(TASK MATERIAL)
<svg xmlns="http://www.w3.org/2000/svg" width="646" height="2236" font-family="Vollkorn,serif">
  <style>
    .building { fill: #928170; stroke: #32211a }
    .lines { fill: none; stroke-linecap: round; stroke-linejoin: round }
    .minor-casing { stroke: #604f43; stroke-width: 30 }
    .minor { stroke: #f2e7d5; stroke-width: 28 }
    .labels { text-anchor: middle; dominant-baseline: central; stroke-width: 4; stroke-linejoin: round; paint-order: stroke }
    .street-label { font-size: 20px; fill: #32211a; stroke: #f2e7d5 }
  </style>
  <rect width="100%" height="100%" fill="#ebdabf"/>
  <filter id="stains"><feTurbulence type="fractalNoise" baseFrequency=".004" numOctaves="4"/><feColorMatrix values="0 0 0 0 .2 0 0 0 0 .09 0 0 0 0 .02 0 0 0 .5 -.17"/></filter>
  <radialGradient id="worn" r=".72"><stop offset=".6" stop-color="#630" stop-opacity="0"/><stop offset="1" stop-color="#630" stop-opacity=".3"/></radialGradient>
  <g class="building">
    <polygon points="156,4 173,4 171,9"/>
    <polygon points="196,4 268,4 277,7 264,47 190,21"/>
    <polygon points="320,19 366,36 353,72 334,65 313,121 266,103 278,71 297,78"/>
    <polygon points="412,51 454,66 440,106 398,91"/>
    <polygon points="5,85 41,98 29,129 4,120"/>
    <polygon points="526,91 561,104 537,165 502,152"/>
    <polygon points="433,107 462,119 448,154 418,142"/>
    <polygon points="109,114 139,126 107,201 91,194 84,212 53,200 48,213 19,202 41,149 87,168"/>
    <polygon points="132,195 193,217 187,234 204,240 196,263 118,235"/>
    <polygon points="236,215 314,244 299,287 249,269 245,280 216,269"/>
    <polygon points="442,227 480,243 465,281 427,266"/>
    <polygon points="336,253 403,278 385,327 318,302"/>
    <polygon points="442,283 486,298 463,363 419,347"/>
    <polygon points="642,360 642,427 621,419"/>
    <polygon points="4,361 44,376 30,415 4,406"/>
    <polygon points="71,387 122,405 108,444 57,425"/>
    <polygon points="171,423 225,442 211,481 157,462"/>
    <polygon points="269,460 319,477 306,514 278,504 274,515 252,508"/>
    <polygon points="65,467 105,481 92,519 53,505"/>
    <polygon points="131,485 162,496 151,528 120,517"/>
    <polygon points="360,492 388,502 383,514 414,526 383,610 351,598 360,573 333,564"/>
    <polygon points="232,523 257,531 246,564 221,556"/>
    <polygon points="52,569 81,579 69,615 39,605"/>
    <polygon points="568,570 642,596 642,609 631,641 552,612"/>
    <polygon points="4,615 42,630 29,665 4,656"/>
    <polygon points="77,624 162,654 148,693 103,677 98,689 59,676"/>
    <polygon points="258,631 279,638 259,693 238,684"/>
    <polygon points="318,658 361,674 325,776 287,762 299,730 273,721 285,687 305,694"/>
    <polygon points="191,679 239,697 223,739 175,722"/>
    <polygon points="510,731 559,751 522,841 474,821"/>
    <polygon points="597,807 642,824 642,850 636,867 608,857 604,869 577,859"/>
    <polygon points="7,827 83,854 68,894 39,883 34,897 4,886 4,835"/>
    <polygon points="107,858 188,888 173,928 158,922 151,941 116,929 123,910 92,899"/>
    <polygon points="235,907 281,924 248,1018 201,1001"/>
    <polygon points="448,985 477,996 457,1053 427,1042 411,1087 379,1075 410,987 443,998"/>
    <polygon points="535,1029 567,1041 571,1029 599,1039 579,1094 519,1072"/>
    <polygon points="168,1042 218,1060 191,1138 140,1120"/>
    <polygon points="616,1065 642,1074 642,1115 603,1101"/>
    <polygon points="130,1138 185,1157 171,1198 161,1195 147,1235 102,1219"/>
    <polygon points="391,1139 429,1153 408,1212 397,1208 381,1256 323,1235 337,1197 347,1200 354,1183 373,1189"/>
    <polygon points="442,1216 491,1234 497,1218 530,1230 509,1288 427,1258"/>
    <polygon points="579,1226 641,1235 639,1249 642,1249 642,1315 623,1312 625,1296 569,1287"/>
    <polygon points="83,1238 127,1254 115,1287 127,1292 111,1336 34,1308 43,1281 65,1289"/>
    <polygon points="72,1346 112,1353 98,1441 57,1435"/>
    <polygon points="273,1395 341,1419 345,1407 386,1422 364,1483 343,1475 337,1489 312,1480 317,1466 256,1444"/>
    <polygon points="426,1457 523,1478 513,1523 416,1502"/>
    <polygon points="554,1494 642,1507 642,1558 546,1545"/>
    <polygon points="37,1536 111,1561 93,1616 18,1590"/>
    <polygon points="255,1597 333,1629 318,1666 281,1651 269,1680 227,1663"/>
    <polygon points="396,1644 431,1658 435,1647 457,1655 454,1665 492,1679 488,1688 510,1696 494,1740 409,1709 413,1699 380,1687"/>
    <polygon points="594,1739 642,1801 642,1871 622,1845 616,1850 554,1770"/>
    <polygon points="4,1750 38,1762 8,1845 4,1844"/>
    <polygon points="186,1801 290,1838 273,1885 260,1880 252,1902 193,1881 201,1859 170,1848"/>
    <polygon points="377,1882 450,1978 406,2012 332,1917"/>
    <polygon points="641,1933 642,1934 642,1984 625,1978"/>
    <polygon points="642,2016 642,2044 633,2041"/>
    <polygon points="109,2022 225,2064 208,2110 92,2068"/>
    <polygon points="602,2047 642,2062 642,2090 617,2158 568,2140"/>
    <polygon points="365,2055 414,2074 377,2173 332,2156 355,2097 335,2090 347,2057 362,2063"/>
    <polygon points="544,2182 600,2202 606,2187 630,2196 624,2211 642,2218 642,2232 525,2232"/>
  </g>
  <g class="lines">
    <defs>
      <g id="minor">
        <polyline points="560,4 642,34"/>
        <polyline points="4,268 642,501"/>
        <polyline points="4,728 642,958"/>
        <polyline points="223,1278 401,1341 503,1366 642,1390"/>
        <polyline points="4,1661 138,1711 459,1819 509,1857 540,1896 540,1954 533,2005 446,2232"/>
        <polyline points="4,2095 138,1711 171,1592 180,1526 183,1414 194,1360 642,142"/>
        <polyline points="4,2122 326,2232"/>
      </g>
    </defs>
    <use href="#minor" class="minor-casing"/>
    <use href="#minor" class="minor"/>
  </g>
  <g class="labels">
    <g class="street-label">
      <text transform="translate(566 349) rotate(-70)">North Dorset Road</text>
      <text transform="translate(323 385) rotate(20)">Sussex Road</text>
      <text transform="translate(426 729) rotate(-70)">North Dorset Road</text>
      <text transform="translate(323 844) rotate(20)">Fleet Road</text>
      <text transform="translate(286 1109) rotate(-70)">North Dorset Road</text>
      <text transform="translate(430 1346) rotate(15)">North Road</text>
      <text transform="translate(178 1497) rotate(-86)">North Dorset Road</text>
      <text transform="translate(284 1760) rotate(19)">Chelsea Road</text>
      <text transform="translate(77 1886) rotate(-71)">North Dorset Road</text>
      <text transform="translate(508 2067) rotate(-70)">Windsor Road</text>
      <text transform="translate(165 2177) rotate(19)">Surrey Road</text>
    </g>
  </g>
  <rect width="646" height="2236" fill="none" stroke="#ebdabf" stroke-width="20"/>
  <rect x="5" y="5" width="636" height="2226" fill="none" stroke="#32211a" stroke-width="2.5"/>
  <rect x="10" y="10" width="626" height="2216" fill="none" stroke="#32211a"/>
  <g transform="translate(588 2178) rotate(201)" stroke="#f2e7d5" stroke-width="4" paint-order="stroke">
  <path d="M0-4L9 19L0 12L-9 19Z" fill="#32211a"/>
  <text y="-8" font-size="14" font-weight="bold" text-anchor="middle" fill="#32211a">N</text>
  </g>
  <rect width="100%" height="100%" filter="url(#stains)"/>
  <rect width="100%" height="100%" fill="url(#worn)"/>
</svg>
(End TASK MATERIAL)
Show every line above where "worn" is found.

■ **RESULT OF THE EXERCISE**
  <radialGradient id="worn" r=".72"><stop offset=".6" stop-color="#630" stop-opacity="0"/><stop offset="1" stop-color="#630" stop-opacity=".3"/></radialGradient>
  <rect width="100%" height="100%" fill="url(#worn)"/>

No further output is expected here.